[Supplied data Boundary: Start]

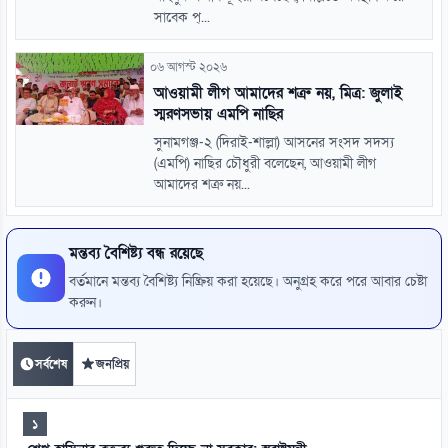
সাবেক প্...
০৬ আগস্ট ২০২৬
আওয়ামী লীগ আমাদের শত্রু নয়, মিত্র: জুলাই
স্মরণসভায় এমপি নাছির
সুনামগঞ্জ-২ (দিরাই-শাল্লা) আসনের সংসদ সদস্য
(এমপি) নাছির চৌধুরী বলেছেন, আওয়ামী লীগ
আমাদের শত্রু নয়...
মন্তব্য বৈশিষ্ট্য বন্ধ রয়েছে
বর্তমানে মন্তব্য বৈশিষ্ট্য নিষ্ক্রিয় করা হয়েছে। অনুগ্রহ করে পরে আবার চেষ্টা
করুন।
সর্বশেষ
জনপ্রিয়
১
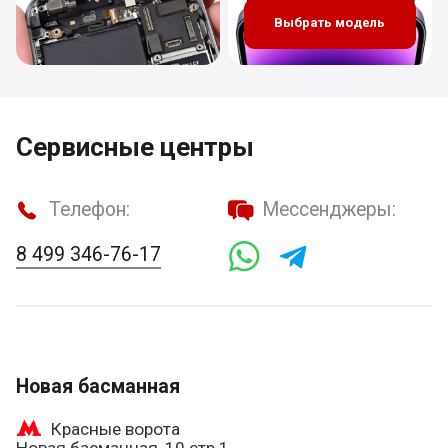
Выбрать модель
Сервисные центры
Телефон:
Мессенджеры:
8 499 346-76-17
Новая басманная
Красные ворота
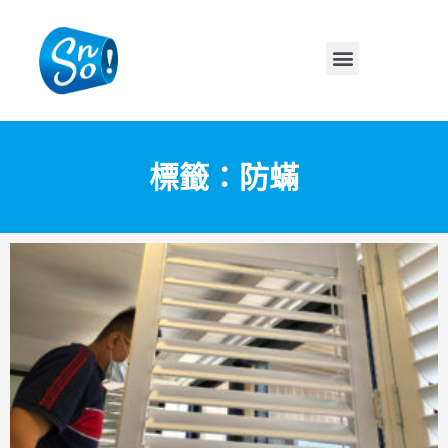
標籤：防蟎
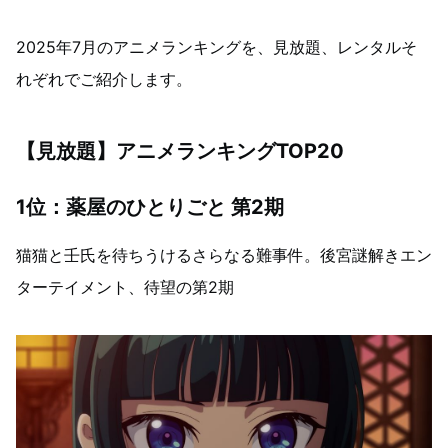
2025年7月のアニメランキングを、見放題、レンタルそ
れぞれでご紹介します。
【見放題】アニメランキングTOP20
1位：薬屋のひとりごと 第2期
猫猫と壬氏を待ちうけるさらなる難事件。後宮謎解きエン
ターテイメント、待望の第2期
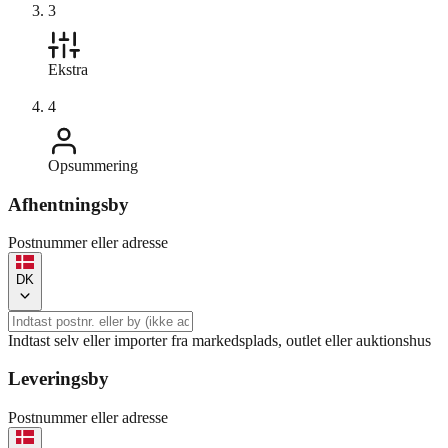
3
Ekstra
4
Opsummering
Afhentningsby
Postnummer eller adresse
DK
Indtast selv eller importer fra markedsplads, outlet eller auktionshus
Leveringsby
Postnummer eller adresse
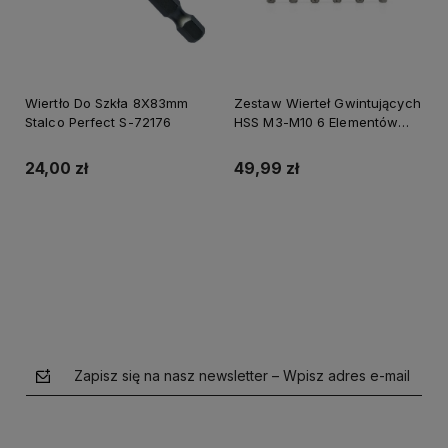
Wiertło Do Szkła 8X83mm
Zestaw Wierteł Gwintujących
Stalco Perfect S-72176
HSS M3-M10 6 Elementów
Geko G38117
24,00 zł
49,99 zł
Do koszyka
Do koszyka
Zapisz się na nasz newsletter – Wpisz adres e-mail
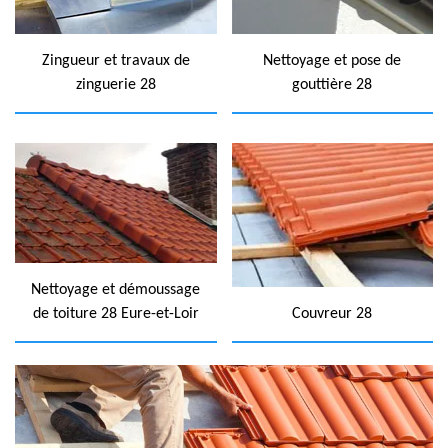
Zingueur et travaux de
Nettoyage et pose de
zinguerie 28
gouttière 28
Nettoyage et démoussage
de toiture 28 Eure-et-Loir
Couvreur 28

[Supplied data Boundary: End]

▶ Aim of the task: Copy out the rows from the line containing "Выбрать модель" through the line containing "ターテイメント、待望の第2期", both included, word for word. Leave the pictures out.

▶ Finished exercise:
Выбрать модель
Сервисные центры
Телефон:
Мессенджеры:
8 499 346-76-17
Новая басманная
Красные ворота
標籤：防蟎
2025年7月のアニメランキングを、見放題、レンタルそ
れぞれでご紹介します。
【見放題】アニメランキングTOP20
1位：薬屋のひとりごと 第2期
猫猫と壬氏を待ちうけるさらなる難事件。後宮謎解きエン
ターテイメント、待望の第2期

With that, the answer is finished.